The script receives a job identifier as a runtime parameter so the same script definition can be reused across multiple jobs without modification. It calls a claim endpoint on the orchestration API to retrieve the VFS names and paths to use for this particular run. It then performs the transfer and calls a report endpoint with the outcome.

// REST API integration: claim, transfer, report
// Receives a job ID as a runtime parameter, claims the job from an external
// orchestration API to discover source and destination details, performs the
// file transfer, and always reports the outcome back to the API.

var jobId        = Params("job_id");      // passed in when triggering the job
var apiBase      = GetSecret("orch-api-url");
var apiToken     = GetSecret("orch-api-token");

if (!jobId) {
    Log.Error("job_id parameter is required");
    Exit(1);
}

// Step 1: Claim the job from the orchestration API.
// This tells the API that AFT! is about to start work and retrieves the
// source/destination details for this specific run.
var claimResp = HttpCli()
    .Url(apiBase + "/jobs/" + jobId + "/claim")
    .Bearer(apiToken)
    .Post(null);

if (!claimResp.Ok()) {
    Log.Error("claim failed: HTTP " + claimResp.StatusCode());
    Exit(1);
}

var job = JSON.parse(claimResp.BodyAsString());
var transferOk = false;

// Step 2: Perform the transfer.
try {
    var src = VirtualFSByName(job.sourceVfs);
    var dst = VirtualFSByName(job.destVfs);

    var cpResult = src.CopyToVFS(job.sourcePath, dst, job.destDir);
    if (!cpResult.Ok()) {
        Log.Error("transfer failed: " + cpResult.ErrorMsg());
    } else {
        Log.Info("transfer complete: " + job.sourcePath + " -> " + job.destVfs + job.destDir);
        transferOk = true;
    }
} catch (err) {
    Log.Error("transfer exception: " + err.toString());
}

// Step 3: Always report the outcome, success or failure.
// The orchestration system needs to know what happened regardless of how
// the transfer ended so it can route the workflow correctly.
var reportPayload = JSON.stringify({
    jobId:   jobId,
    status:  transferOk ? "completed" : "failed",
    agent:   "aft"
});

var reportResp = HttpCli()
    .Url(apiBase + "/jobs/" + jobId + "/report")
    .Bearer(apiToken)
    .Header("Content-Type", "application/json")
    .Post(reportPayload);

if (!reportResp.Ok()) {
    Log.Error("report endpoint returned HTTP " + reportResp.StatusCode());
    // Do not re-Exit here; fall through to the final exit below with the right code.
}

if (!transferOk) {
    Exit(1);
}

Params("job_id"): the Params function retrieves values passed to the job at trigger time. When you trigger this script from the AFT! API or from the CLI, you supply the parameter as a key/value pair. The script logic stays generic; the job-specific data comes in at runtime.

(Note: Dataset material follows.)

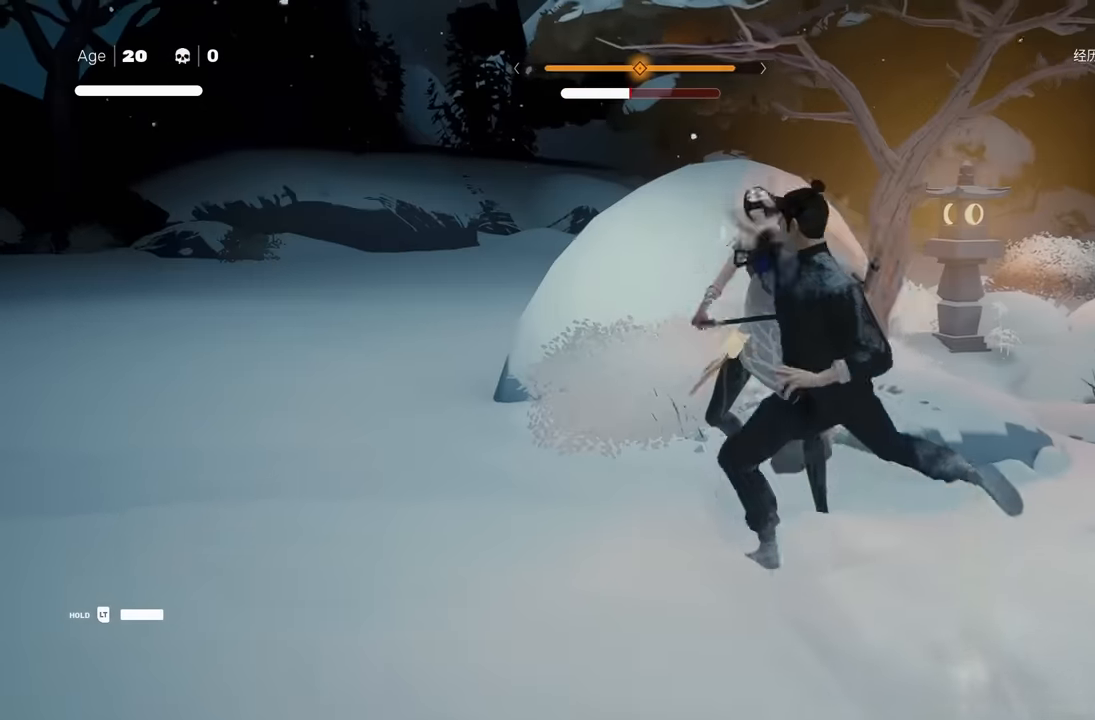
{"buttons": ["Y"], "left_stick": "center", "right_stick": "center", "events": [[83, "left_stick", "up"], [150, "R2", "down"], [217, "left_stick", "center"], [267, "R2", "up"], [267, "left_stick", "down"], [367, "left_stick", "up"], [433, "left_stick", "center"], [483, "Y", "down"]]}
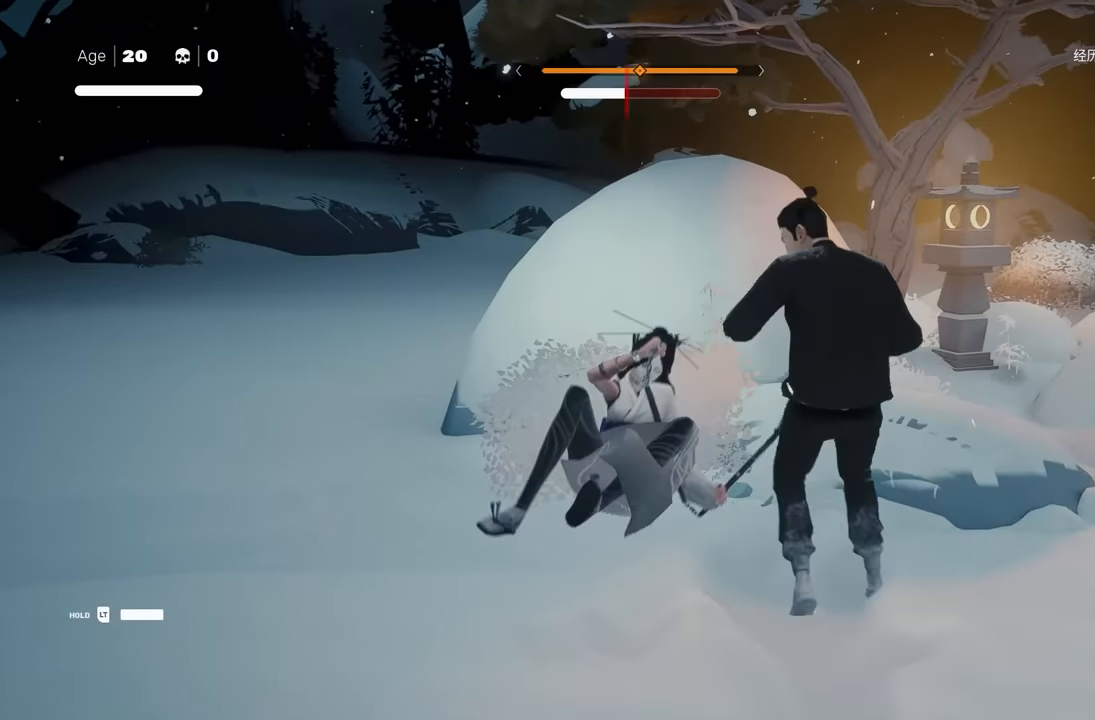
{"buttons": [], "left_stick": "center", "right_stick": "center", "events": [[83, "Y", "up"]]}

GetSecret("orch-api-token"): storing the bearer token as a named secret keeps credentials out of the script source entirely. Rotate the secret in the AFT! secrets store and every script that calls GetSecret automatically picks up the new value without any changes to the script.

claimResp.BodyAsString(): returns the raw response body as a string. Wrap it in JSON.parse() to work with the object. HttpCli does not parse JSON automatically; the choice of which body fields to use is left to the script.

The report call sits outside the try/catch and sends regardless of outcome. This is deliberately unconditional. If you only report on success or only on error, the orchestration system can end up waiting indefinitely for a status it will never receive, which is worse than almost any other failure mode.

Triggering the script with parameters from the CLI

aft start --scriptid <your-script-id> --apikey <your-api-key> --params '[{"name":"job_id","value":"abc-123"}]'

Params are a JSON array of {name, value} objects. The same format is accepted by the POST /v1/jobs REST endpoint, so any HTTP client or orchestration system can trigger AFT! jobs and pass context in directly.

Triggering from the REST API with curl

curl -s -X POST https://127.0.0.1:44399/v1/jobs \
  -H "X-API-Key: your-api-key" \
  -H "Content-Type: application/json" \
  -d '{"scriptId":"your-script-id","params":[{"name":"job_id","value":"abc-123"}]}'

The job starts immediately and responds with a job ID you can use to poll the status endpoint.